__WORK TASK__
Find every line in the records below containing the word "that", and copy each of those lines in full.

━━━━

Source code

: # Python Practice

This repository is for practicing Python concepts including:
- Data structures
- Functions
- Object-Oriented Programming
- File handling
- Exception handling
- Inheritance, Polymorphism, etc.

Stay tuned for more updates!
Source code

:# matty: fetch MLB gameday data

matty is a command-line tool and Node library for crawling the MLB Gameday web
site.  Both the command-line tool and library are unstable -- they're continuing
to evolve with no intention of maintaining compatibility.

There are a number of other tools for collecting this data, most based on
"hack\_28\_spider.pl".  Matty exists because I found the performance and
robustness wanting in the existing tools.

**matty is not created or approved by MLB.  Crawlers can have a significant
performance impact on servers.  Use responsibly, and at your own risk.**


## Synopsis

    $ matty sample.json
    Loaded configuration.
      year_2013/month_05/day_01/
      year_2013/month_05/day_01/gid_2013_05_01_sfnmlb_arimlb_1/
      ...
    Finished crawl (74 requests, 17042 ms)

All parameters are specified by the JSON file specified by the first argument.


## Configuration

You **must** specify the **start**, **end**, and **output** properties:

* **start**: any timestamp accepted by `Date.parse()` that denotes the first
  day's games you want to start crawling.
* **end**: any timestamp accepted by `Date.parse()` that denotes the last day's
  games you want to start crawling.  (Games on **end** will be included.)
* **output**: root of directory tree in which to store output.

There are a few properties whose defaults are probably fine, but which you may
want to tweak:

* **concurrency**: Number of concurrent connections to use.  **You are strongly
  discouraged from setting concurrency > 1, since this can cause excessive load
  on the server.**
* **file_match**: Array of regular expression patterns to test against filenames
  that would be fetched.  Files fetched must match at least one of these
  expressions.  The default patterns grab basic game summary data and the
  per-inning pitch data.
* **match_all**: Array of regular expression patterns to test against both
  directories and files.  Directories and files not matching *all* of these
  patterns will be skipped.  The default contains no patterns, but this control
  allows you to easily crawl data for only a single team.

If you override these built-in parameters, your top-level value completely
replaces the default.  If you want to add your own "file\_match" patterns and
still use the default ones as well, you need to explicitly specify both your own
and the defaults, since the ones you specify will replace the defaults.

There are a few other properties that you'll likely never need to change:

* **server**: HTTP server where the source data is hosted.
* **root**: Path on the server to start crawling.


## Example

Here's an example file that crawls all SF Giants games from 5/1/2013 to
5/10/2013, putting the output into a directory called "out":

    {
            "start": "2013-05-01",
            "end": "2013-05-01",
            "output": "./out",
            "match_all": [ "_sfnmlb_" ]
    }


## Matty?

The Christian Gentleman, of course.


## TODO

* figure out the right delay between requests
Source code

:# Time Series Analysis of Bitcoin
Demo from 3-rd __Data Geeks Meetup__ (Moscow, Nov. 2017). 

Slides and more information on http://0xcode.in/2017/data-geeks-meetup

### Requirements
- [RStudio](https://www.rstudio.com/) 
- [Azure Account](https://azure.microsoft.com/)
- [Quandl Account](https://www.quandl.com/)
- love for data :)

━━━━

__TASK SOLUTION__
* **start**: any timestamp accepted by `Date.parse()` that denotes the first
* **end**: any timestamp accepted by `Date.parse()` that denotes the last day's
  that would be fetched.  Files fetched must match at least one of these
There are a few other properties that you'll likely never need to change:
Here's an example file that crawls all SF Giants games from 5/1/2013 to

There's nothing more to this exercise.